Kidding aside, this…this can sometimes be a problem, especially when my to-be-read “shelf” becomes an entire bookcase. I receive books as gifts, I find cheap ebooks for my Kindle, and the library–my goodness, the library!
But one of the best ways I have found to get access to books, especially books about theology and Christian life, is by becoming an online book reviewer. If you’ve been a reader of mine for a while, you know I will post book reviews from time to time that include the disclaimer that I was given a review copy of the book in exchange for my honest response.
Being an online book reviewer is the perfect way to get access to new books without breaking the bank (or sitting in the library “hold” queue for months!).
I’ve been a review blogger on and off for the last 5-6 years. I’ve written reviews for titles from Crossway, Zondervan, Tyndale, P&R Books, and even a few non-religious publishers (via Netgalley). However, my favorite publisher to review books for is Baker Books.
[Disclosure: Why am I writing about this now? Because this post is partially an entry into a contest put on by Baker for–you guessed it–free books. So I want to be upfront with you about that, reader. That said, every word of this post is true, and I stand by it even if this weren’t part of a contest entry. Okay, are we all clear on that? Cool. Thanks.]
Here are 3 reasons I enjoy being an official “Baker Books Blogger”:
- They publish books I actually want to read. Some Christian publishers send out their list of books for review, and as I glance over it, I find myself making a “disgusted Clint Eastwood” face. But Baker Books are often right in my wheelhouse, touching on issues that I find intriguing or areas I know I’d like to grow in understanding. Sometimes, if I’m in a busy season, I’ll just delete other reviewer emails unread, but I always open emails from Baker.
- They send actual physical books! Most online book review programs will send you a PDF or maybe an epub file that you have to figure out how to upload. There will be conversion and formatting errors, making the draft difficult to read. They often don’t integrate easily into the Kindle bookshelf. If you’re excited about the book, you just deal with it, of course, but most of the time, it’s a bit irritating. By contrast, when you review for Baker, you can request physical books. There are real, honest-to-goodness, paper-and-ink books on my shelf that I’ve received from and reviewed for Baker. The willingness to pay extra to print and ship books to reviewers puts Baker Books in a different class altogether.

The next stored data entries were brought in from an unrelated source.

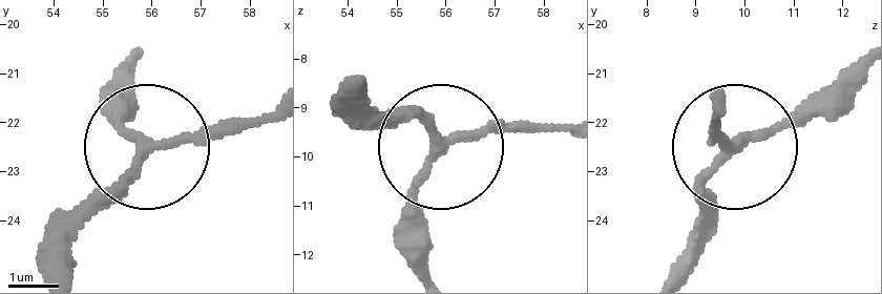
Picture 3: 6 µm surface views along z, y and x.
190 nm wide
leave()
all the same cell

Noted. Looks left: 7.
three-way junction
look(3d, 16 µm, (60.5, 22.0, 8.5))

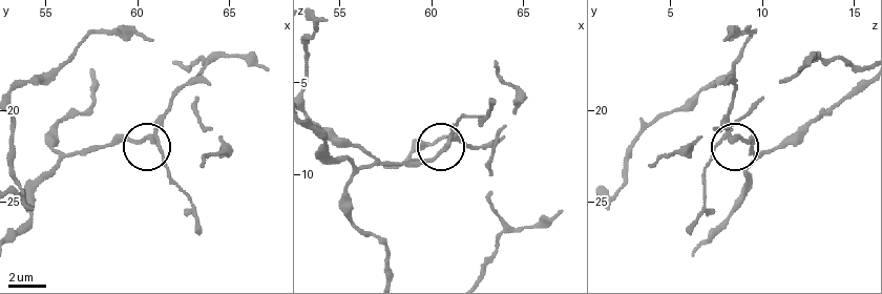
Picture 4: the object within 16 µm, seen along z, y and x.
look(3d, 6 µm, (61.0, 21.7, 8.1))

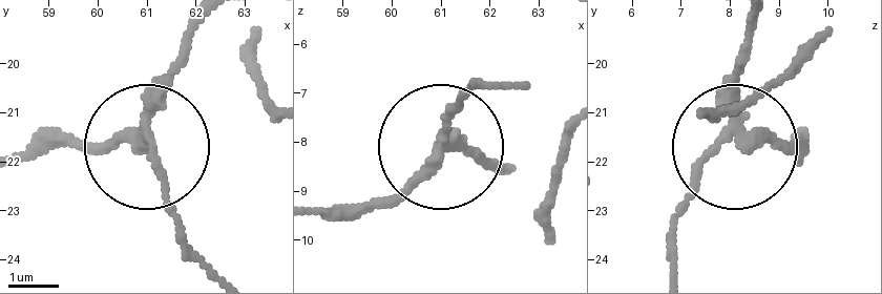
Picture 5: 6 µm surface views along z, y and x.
200 nm wide
leave()
one cell here

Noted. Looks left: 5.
narrows sharply
look(3d, 16 µm, (59.5, 17.0, 21.0))

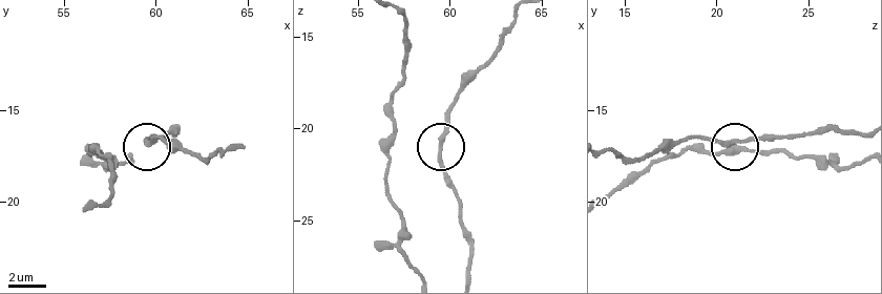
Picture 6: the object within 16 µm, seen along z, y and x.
look(3d, 6 µm, (59.4, 16.7, 21.4))

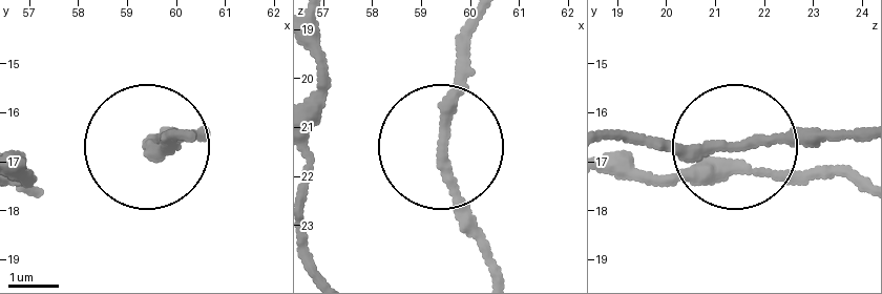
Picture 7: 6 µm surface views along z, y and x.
look(3d, 6 µm, back, (59.45, 16.60, 21.35))

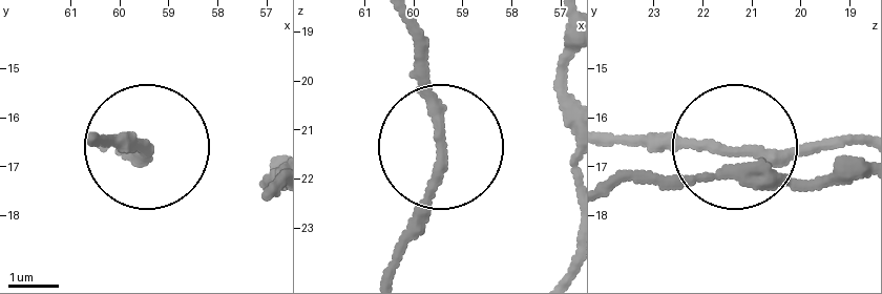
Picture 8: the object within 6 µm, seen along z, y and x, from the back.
200 nm wide
leave()
runs along (608, 135), (708, 148), (859, 140) in picture 8; all the same cell

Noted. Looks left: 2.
sharp bend
look(3d, 24 µm, (62.5, 16.0, 33.5))

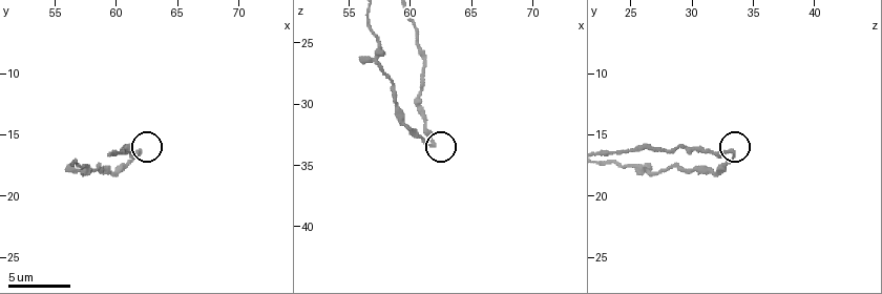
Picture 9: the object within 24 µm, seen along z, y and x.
look(3d, 6 µm, (61.6, 16.6, 33.4))

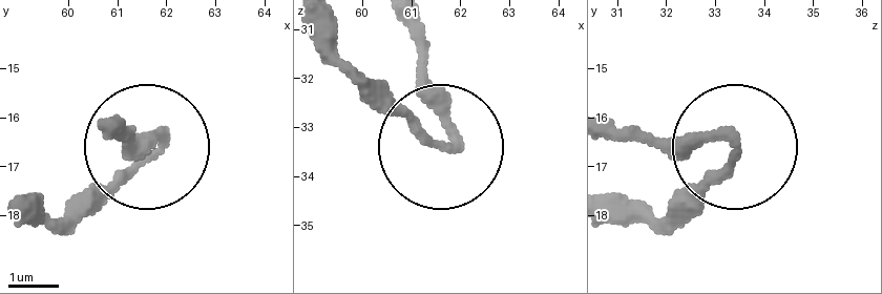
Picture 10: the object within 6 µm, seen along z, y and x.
leave()
continuous, no second cell

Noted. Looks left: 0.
stop(no edits, rest unchecked)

- They are more relaxed about timelines. Okay, admitting this may not make the Baker folks happy, but: I’m sometimes pretty late on these reviews. With other publishers and platforms, that is a huge no-no. You can get locked out of the platform, or lose the ability to request any more review books. With Baker, it’s more relaxed, which I really appreciate, since there are times when you request a book and then run into a really busy patch at work or at home. Truth be told, I currently owe Baker a handful of reviews from books I’ve received but haven’t read yet. (Those are coming, y’all, trust me.) What I’m saying is, being a Baker Books Blogger doesn’t feel like a job or a chore. It’s sometime I enjoy doing, when I have the opportunity to do so. I appreciate that.
If you are interested in reviewing books on your website, Amazon reviews, or other social media outlets, I think you should check out the Baker Books Blogger program.
I’ve enjoyed being part of it, and hope to continue doing so for as long as they’ll have me. (As long as I catch up on my back-log of reviews, I guess!)